FYI.

This story is over 5 years old.

Tech

Beware of Cheap Data

Social scientists often miss the inherent biases in social media data-streams.
​Image: archives.gov

​Beware of easy data. The massive, cheap datasets assured by social media pipelines like Twitter are likely offering dangerous distortions of the real world.

This is the conclusion anyway of a pair of computer scientists, Juergen Pfeffer and Derek Ruths, based at McGill University and Carnegie Mellon University, as ​described in the current issue of Science. With thousands of papers based on social media data now being published each year—compared to handfuls just five years ago—the situation might even be viewed as quite dire. Imagine astronomers, newly armed with telescopes, trying to chart the movements and development of galaxies without understanding the influence of black holes, a hidden gravitational influence—or hidden bias.

Advertisement

Bias is the key term as we attempt to extract meaningful observations from the non-stop social media avalanche of conversations, pronouncements, locations, images, categories, and on and on. In the face of these sheer volumes, it's easy to delude oneself into thinking that those volumes are capable of delivering the random (or otherwise specified) sample needed to conduct good research.

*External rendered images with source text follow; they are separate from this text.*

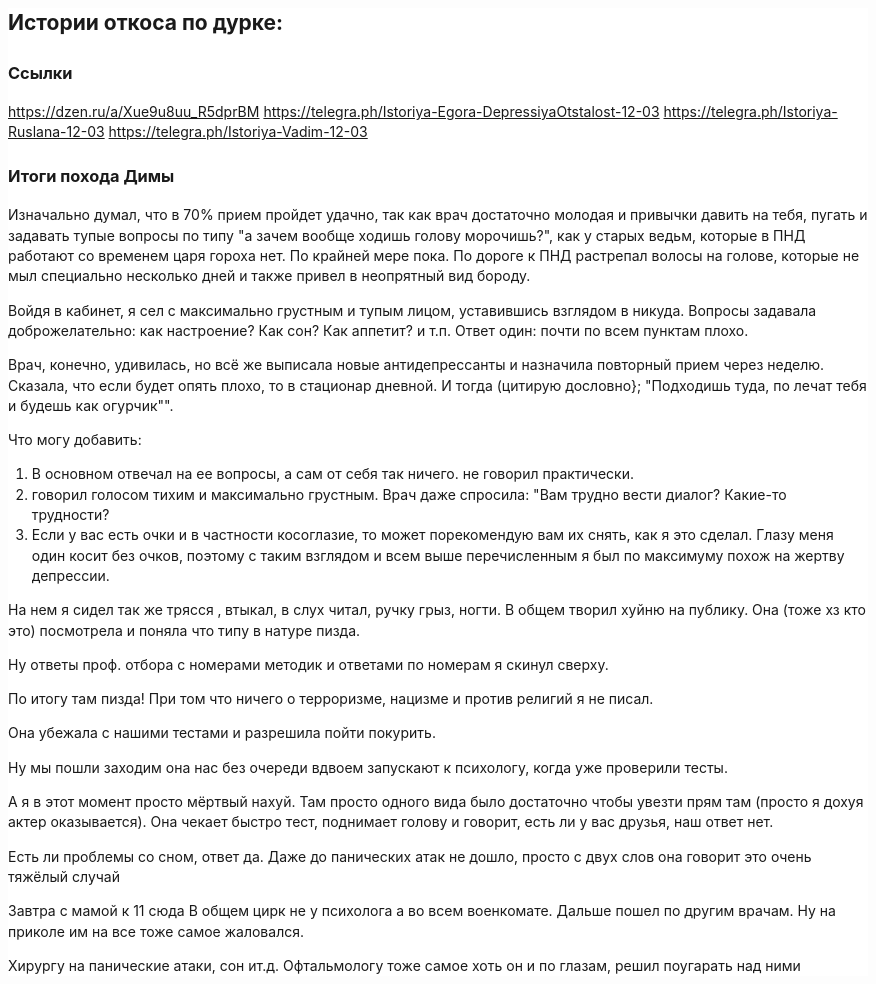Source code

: 
## Истории откоса по дурке:

### Ссылки
https://dzen.ru/a/Xue9u8uu_R5dprBM
https://telegra.ph/Istoriya-Egora-DepressiyaOtstalost-12-03
https://telegra.ph/Istoriya-Ruslana-12-03
https://telegra.ph/Istoriya-Vadim-12-03

### Итоги похода Димы
Изначально думал, что в 70% прием пройдет удачно, так как врач достаточно молодая и привычки давить на тебя, пугать и задавать тупые вопросы по типу "а зачем вообще ходишь голову морочишь?", как у старых ведьм, которые в ПНД работают со временем царя гороха нет. По крайней мере пока. По дороге к ПНД растрепал волосы на голове, которые не мыл специально несколько дней и также привел в неопрятный вид бороду. 

Войдя в кабинет, я сел с максимально грустным и тупым лицом,
уставившись взглядом в никуда. Вопросы задавала доброжелательно: как настроение? Как сон?
Как аппетит? и т.п. Ответ один: почти по всем пунктам плохо.

Врач, конечно, удивилась, но всё же выписала новые антидепрессанты и назначила повторный прием через неделю. Сказала, что если будет опять плохо, то в стационар дневной. И тогда (цитирую дословно}; "Подходишь туда, по лечат тебя и будешь как огурчик"".

Что могу добавить:
1. В основном отвечал на ее вопросы, а сам от себя так ничего. не говорил практически.
2. говорил голосом тихим и максимально грустным. Врач даже спросила: "Вам трудно вести диалог? Какие-то трудности?
3. Если у вас есть очки и в частности косоглазие, то может порекомендую вам их снять, как я это сделал. Глазу меня один косит без очков, поэтому с таким взглядом и всем выше перечисленным я был по максимуму похож на жертву депрессии.

На нем я сидел так же трясся ‚ втыкал, в слух читал, ручку грыз, ногти. В общем творил хуйню на публику. Она (тоже хз кто это) посмотрела и поняла что типу в натуре пизда.

Ну ответы проф. отбора с номерами методик и ответами по номерам я скинул сверху.

По итогу там пизда!
При том что ничего о терроризме, нацизме и против религий я не писал.

Она убежала с нашими тестами и разрешила пойти покурить.

Ну мы пошли заходим она нас без очереди вдвоем запускают к психологу, когда уже проверили тесты.

А я в этот момент просто мёртвый нахуй. Там просто одного вида было достаточно чтобы увезти прям там (просто я дохуя актер оказывается). Она чекает быстро тест, поднимает голову и говорит, есть ли у вас друзья, наш ответ нет.

Есть ли проблемы со сном, ответ да. Даже до панических атак не дошло, просто с двух слов она
говорит это очень тяжёлый случай

Завтра с мамой к 11 сюда В общем цирк не у психолога а во всем военкомате. Дальше пошел по другим врачам. Ну на приколе им на все тоже самое жаловался.

Хирургу на панические атаки, сон ит.д.
Офтальмологу тоже самое хоть он и по глазам, решил поугарать над ними
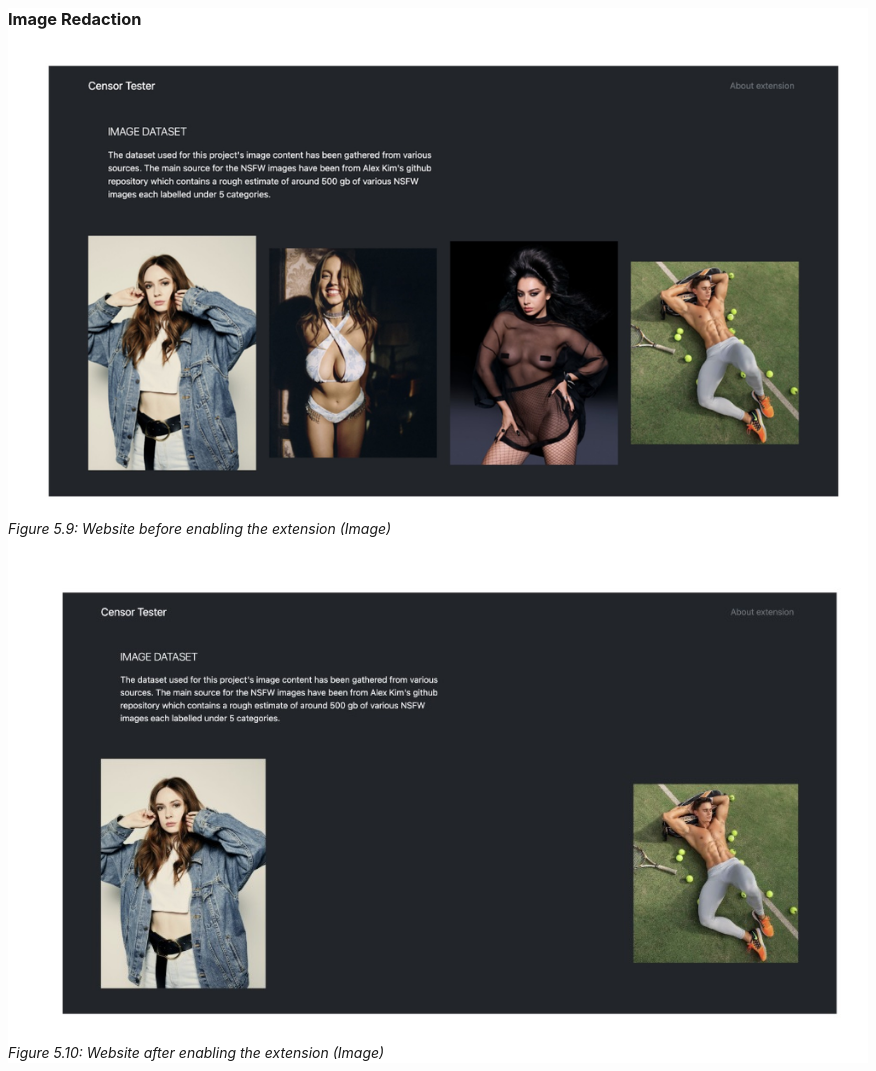 ### Image Redaction

![Image Classification Before](res/before-blur-image.jpg)
*Figure 5.9: Website before enabling the extension (Image)*

![Image Classification After](res/after-blur-image.jpg)
*Figure 5.10: Website after enabling the extension (Image)*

Ruths and Juergen liken our present state of social media-based inquiry to the early days of telephone polling. Infamously, the Chicago Tribune trusted its new sampling methods—circa 1948—enough to publish the post-presidential election headline "Dewey Defeats Truman," only to learn shortly thereafter that Truman had actually won in a landslide and that its polling methods had oversampled Dewey supporters enormously.

"Not everything that can be labeled as 'Big Data' is automatically great," Juergen notes in a statement. "People want to say something about what's happening in the world and social media is a quick way to tap into that. You get the behavior of millions of people—for free."

Developers of online social platforms are building tools to serve a specific, practical purpose—not necessarily to provide good data.

As Pfeffer and Ruths explain, social science researchers often underestimate the degree to which different social media platforms are favored by certain segments of the population. Instagram, for example, is slanted toward 20-something African-Americans, Latinos, women, and urban dwellers, while Pinterest is big with women in households with incomes greater than $100,000.

Advertisement

Making the situation worse is that social media feeds are usually the result of some proprietary filtering process. What goes in is not necessarily what comes out, and researchers often don't have a way of knowing what exactly happens in between.

"Developers of online social platforms are building tools to serve a specific, practical purpose—not necessarily to represent social behavior or provide good data for research," Pfeffer and Ruths write. "So the way data are stored and served can destroy aspects of the human behavior of interest."

Google, for example, only stores final searches submitted by users, after auto-completing, rather than the text originally typed in by the user. Twitter meanwhile takes apart retweet chains by connecting every RT back to the original source rather than the post that triggered the RT in the first place. Is that "natural"?

Rather than sampling a pure data stream, social scientists might well just be sampling some algorithm. There are "embedded researchers," as Pfeffer call scientists with special behind-the-scenes access, but this creates a new problem of a divided research community. Some can see the real feeds, others get an illusion.

The effect is that independent researchers lack the needed access to naked data, while the researchers that do have access remain at the mercy of the social media platform, which obviously will have its own interests in mind as much as basic social research.

Yet another fundamental problem is that the names and handles behind social media data streams mostly remain unverified. There are PR shills, fake accounts, bots, dummy accounts-for-hire, are other things that might be considered background noise except for the difficulty in seperating that noise from the desired signal. Researchers may examine larger and larger data sets in the hope that this noise becomes minimized, but it's not quite that easy.

Other researchers might not even bother, of course. A Twitter feed looks so easy, looks so random.

The answer is mostly in social scientists acting more like actual scientists, or at least teaming up with scientists with the ability to apply statistical and/or machine learning techniques to noisy data. And yet, if the allure of social media data-sets in the very first place is its cheapness and availability, we might expect a more likely outcome to be a whole lot less social media-based research. That would probably be a good thing.